[Письменное задание A]: По отрывку о поездке в Китай объясните, зачем рассказчик и Эренбург выходили из поезда на станциях.
### Текст для чтения ###
Мое первое посещение Китая

Мое первое посещение Китая

Два раза я был в Китае после революции. Первый – в 1951 году, когда мне выпала честь быть членом делегации, которая вручила Международную Ленинскую премию госпоже Сун Цин-лин, вдове Сун Ят-сена.[175]

Она получила золотую медаль по предложению Го Мо-жо, заместителя премьера Китая. Го Мо-жо был еще и членом комитета по Ленинским премиям, как и Арагон. В состав комитета входили также Анна Зегерс, кинорежиссер Александров, кто-то еще – сейчас не припомню, – Эренбург и я. Между Арагоном, Эренбургом и мной существовал негласный союз. Мы выступали за то, чтобы Ленинской премии были удостоены Пикассо, Бертольт Брехт и Рафаэль Альберти. Надо сказать, мы немало постарались, чтобы добиться этого.

В Китай мы ехали по транссибирской железной дороге. Пока я сидел в знаменитом поезде, мне казалось, что это пароход, плывущий прямо по суше, сквозь бескрайние и неведомые просторы.

Стояла сибирская осень; по обе стороны поезда все купалось в желтом. Километры за километрами, куда ни кинь взор, серебрились березы с желтой россыпью листьев. А дальше – необозримые луга, таежные леса, тундра. Время от времени попадались станции недавно отстроенных небольших городов. Мы с Эренбургом выходили из поезда, чтобы немного поразмяться. На платформах и в залах ожидания теснились крестьяне с многочисленными тюками и чемоданами.

Мы едва успевали сделать несколько шагов вдоль перрона. Все станции были похожи. И везде – гипсовая статуя Сталина. Только в одном городке она была выкрашена под золото, а в другом – под серебро. Мы миновали не один десяток этих совершенно одинаковых статуй, и я затрудняюсь сказать, какие были хуже – золотые или серебряные. В вагоне Эренбург целую неделю занимал меня своими скептическими, полными искрометного остроумия разговорами. Он был верным патриотом, подлинно советским человеком, но о многих тогдашних делах говорил с усмешкой и раздражением.
###
[Письменное задание B]: Выведите строки записей от строки с "country: TL" до строки с "latitude: 57.7303" включительно в виде JSON-списка строк: по одной строке записей на каждую строку списка, пустые строки пропустите. Строки с изображениями в ответ не включайте.
### Сохранённые записи ###
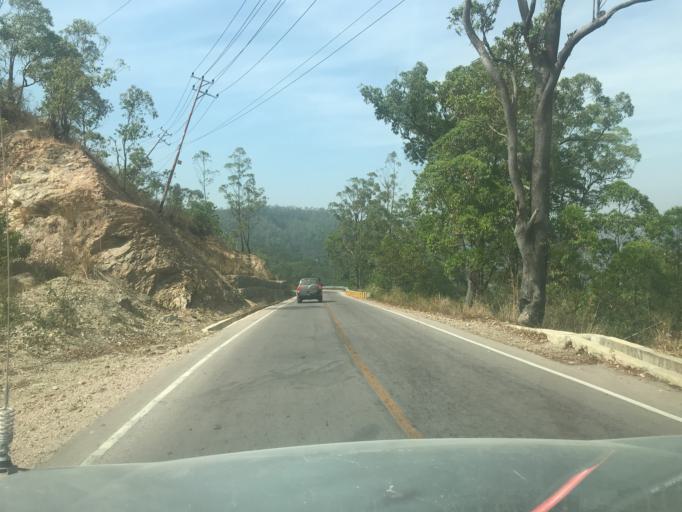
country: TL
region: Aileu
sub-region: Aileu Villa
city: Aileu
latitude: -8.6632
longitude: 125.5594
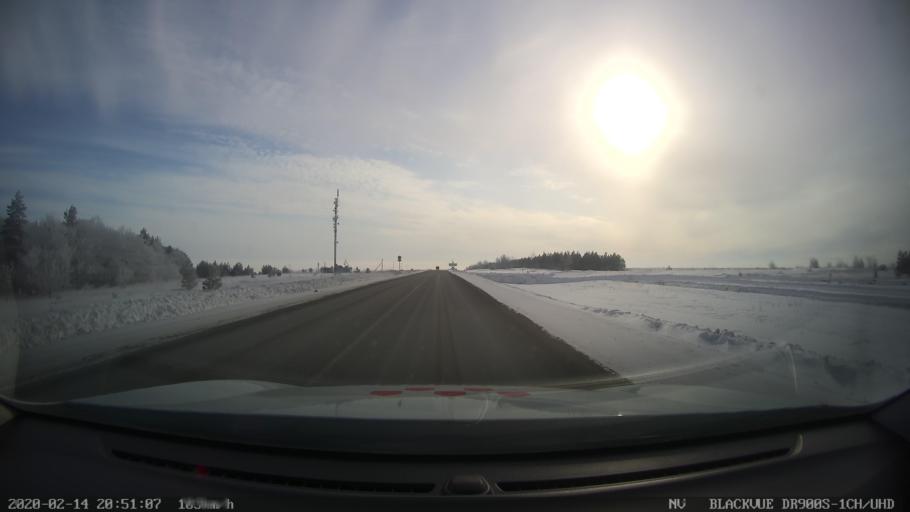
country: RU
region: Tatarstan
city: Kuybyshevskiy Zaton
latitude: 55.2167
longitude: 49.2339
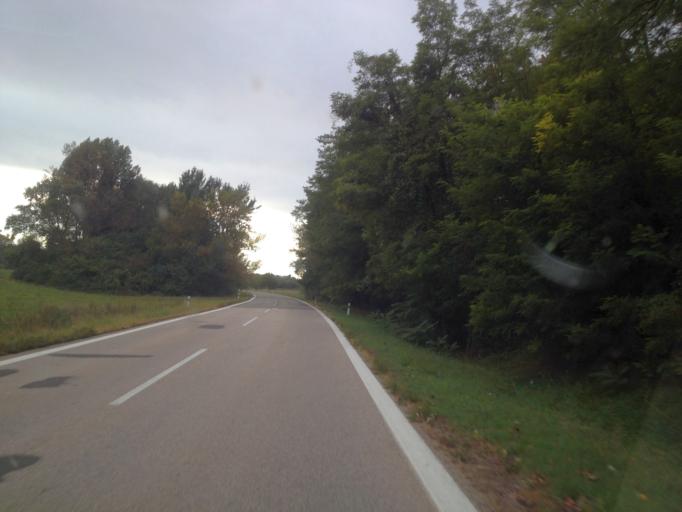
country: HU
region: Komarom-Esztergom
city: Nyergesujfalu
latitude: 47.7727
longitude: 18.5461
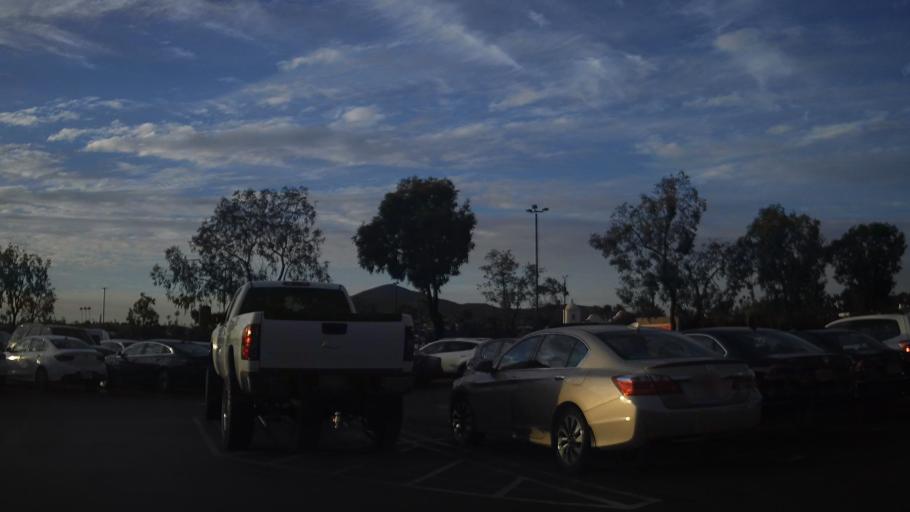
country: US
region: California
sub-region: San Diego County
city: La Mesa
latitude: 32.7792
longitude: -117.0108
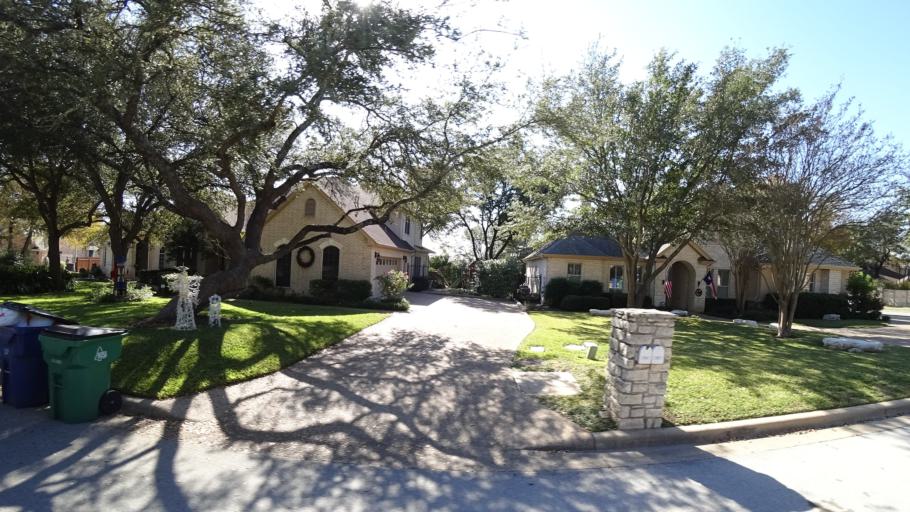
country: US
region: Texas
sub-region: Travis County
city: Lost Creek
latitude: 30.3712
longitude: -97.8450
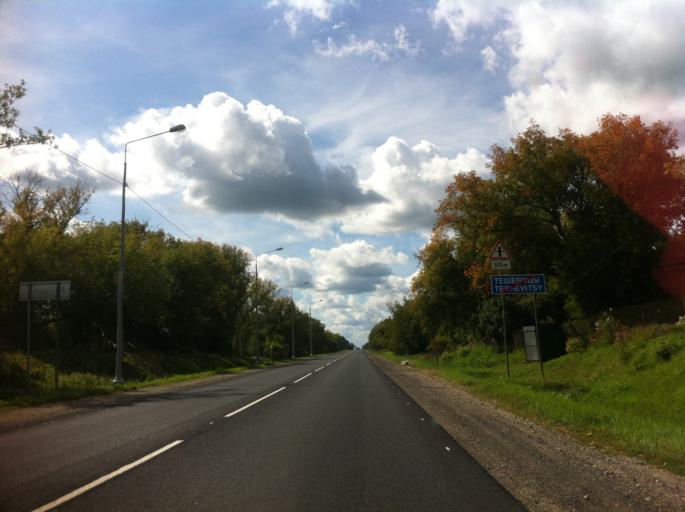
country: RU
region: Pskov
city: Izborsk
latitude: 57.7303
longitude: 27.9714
###
### Сохранённые записи ###
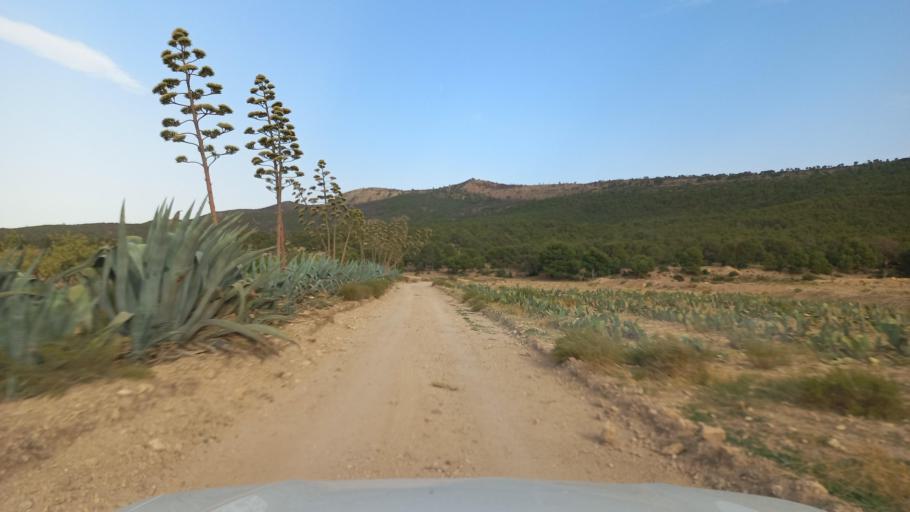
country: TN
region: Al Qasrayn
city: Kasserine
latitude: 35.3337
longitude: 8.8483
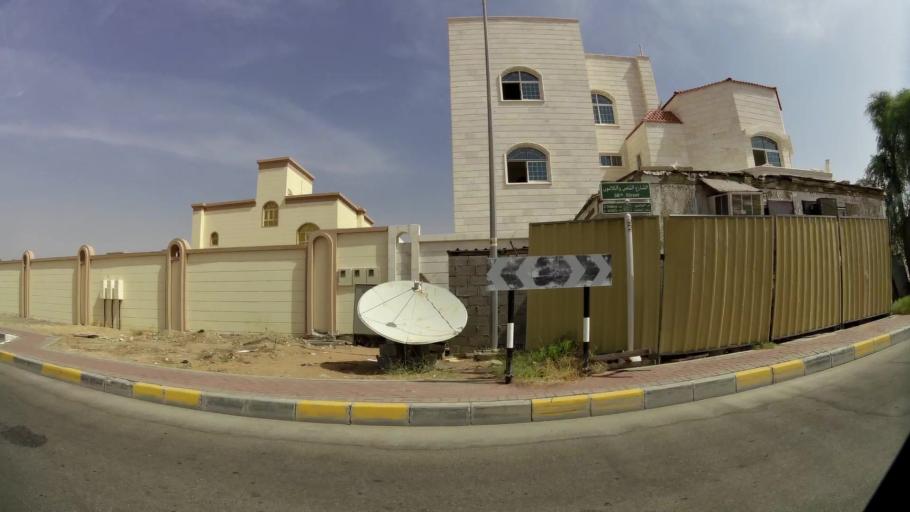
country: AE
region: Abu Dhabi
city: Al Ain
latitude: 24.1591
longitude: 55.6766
###
[Правильный ответ A]: Они выходили из поезда, чтобы немного поразмяться.

[Правильный ответ B]:
[
  "country: TL",
  "region: Aileu",
  "sub-region: Aileu Villa",
  "city: Aileu",
  "latitude: -8.6632",
  "longitude: 125.5594",
  "country: RU",
  "region: Tatarstan",
  "city: Kuybyshevskiy Zaton",
  "latitude: 55.2167",
  "longitude: 49.2339",
  "country: HU",
  "region: Komarom-Esztergom",
  "city: Nyergesujfalu",
  "latitude: 47.7727",
  "longitude: 18.5461",
  "country: US",
  "region: California",
  "sub-region: San Diego County",
  "city: La Mesa",
  "latitude: 32.7792",
  "longitude: -117.0108",
  "country: US",
  "region: Texas",
  "sub-region: Travis County",
  "city: Lost Creek",
  "latitude: 30.3712",
  "longitude: -97.8450",
  "country: RU",
  "region: Pskov",
  "city: Izborsk",
  "latitude: 57.7303"
]